_Anforderung_: Gib den folgenden Forenauszug über Rückreiseoptionen per Shuttle und Bahn vollständig und wortgetreu aus.

_Zitierter Abschnitt_:
↓↓↓

Aber das sind nur meine 10 Pfennig... (ich weiß, die gibt´s schon länger nicht mehr. Aber ich hab noch ein paar und meine Meinung ist nicht soo wichtig daß es für Cent oder Euro reicht )


----------



## Ride_With_Love (Dienstag um 09:44)

@hholgi ein Tipp noch als mögliche Option: Ich nutze für die Ecke Venedig oder Bassano del Grappa immer den Fahrzeug Überführungsservice von https://www.transalp-shuttle.com/. Rückreise im eignen Auto sowie Klamotten am Zielort ist genial. Kostenseitig bei mehreren Personen auch gut machbar.


----------



## MTB-News.de




----------



## NunAuchDa (Dienstag um 10:22)

Beim Zug kann sich allein dafür schon eine BahnCard lohnen. Bei Hin- und Rückreise hat man die Kosten schnell wieder raus. Dazu kommt ja mit etwas Glück das 49 Euro Ticket.

↑↑↑

_Extrahierte Daten_:
↓↓↓

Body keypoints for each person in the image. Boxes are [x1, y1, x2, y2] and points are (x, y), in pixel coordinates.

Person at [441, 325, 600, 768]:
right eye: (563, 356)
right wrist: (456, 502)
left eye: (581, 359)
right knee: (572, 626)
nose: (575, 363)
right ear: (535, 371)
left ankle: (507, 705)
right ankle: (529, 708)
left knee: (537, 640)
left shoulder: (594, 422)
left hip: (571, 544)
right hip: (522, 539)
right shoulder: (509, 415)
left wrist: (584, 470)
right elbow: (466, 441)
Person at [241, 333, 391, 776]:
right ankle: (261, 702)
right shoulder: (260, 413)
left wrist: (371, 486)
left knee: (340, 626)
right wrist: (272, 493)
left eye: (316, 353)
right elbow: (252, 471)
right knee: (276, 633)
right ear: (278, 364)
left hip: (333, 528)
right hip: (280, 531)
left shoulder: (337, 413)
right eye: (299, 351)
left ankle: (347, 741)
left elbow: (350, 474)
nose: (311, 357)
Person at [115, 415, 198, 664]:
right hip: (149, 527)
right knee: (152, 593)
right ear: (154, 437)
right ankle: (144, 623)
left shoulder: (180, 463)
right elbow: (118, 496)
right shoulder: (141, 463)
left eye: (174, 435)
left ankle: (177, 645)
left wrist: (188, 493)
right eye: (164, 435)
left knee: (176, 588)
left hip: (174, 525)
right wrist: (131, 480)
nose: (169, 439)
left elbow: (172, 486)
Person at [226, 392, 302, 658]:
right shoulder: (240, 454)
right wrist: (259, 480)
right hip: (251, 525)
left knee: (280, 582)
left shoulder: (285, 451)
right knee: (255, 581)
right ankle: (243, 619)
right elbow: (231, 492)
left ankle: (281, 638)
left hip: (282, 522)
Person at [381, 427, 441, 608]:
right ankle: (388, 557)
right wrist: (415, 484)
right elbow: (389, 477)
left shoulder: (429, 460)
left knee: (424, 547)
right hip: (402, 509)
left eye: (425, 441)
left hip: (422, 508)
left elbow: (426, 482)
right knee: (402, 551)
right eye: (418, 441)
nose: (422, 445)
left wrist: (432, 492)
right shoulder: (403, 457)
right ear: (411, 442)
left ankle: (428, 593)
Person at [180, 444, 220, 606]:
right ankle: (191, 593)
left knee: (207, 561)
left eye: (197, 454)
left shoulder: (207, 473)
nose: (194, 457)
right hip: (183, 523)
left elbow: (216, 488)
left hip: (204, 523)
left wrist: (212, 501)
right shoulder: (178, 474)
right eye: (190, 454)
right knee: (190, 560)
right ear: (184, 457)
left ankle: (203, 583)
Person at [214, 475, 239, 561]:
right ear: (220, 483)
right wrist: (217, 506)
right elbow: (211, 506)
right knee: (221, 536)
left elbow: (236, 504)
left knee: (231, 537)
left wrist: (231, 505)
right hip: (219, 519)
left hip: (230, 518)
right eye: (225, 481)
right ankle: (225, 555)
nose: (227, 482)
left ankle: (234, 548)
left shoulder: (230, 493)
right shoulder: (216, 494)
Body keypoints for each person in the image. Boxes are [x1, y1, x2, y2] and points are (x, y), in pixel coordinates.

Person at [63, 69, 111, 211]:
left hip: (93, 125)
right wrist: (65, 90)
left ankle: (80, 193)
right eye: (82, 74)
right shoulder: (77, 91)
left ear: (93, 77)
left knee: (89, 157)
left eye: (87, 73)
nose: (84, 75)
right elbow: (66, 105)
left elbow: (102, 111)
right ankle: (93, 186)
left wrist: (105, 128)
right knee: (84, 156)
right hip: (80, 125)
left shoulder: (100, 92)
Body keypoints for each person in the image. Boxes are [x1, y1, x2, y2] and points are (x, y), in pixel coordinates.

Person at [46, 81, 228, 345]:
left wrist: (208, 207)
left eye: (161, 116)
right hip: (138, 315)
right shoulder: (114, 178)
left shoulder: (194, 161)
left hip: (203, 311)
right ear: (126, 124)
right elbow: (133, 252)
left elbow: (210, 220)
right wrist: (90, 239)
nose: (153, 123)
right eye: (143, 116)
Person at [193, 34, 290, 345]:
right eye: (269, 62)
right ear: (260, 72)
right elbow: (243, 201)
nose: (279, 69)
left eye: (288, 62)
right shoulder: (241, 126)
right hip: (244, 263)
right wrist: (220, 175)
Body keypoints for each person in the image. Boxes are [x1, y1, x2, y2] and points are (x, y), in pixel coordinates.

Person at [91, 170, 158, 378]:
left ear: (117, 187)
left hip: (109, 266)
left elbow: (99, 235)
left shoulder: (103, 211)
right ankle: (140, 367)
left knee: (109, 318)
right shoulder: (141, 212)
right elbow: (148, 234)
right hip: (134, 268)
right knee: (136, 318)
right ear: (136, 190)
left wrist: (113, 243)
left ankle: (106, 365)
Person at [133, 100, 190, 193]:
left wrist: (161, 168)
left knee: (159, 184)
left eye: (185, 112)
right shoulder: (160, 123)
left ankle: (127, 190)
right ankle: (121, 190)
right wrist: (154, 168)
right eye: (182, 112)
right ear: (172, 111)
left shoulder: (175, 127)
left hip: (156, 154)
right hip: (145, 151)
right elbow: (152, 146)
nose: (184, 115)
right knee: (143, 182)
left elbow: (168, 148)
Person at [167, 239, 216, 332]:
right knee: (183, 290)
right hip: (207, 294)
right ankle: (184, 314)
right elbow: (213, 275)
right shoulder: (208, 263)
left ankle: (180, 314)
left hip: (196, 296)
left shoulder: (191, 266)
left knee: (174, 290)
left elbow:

↑↑↑

_Antwort_:
Aber das sind nur meine 10 Pfennig... (ich weiß, die gibt´s schon länger nicht mehr. Aber ich hab noch ein paar und meine Meinung ist nicht soo wichtig daß es für Cent oder Euro reicht )


----------



## Ride_With_Love (Dienstag um 09:44)

@hholgi ein Tipp noch als mögliche Option: Ich nutze für die Ecke Venedig oder Bassano del Grappa immer den Fahrzeug Überführungsservice von https://www.transalp-shuttle.com/. Rückreise im eignen Auto sowie Klamotten am Zielort ist genial. Kostenseitig bei mehreren Personen auch gut machbar.


----------



## MTB-News.de




----------



## NunAuchDa (Dienstag um 10:22)

Beim Zug kann sich allein dafür schon eine BahnCard lohnen. Bei Hin- und Rückreise hat man die Kosten schnell wieder raus. Dazu kommt ja mit etwas Glück das 49 Euro Ticket.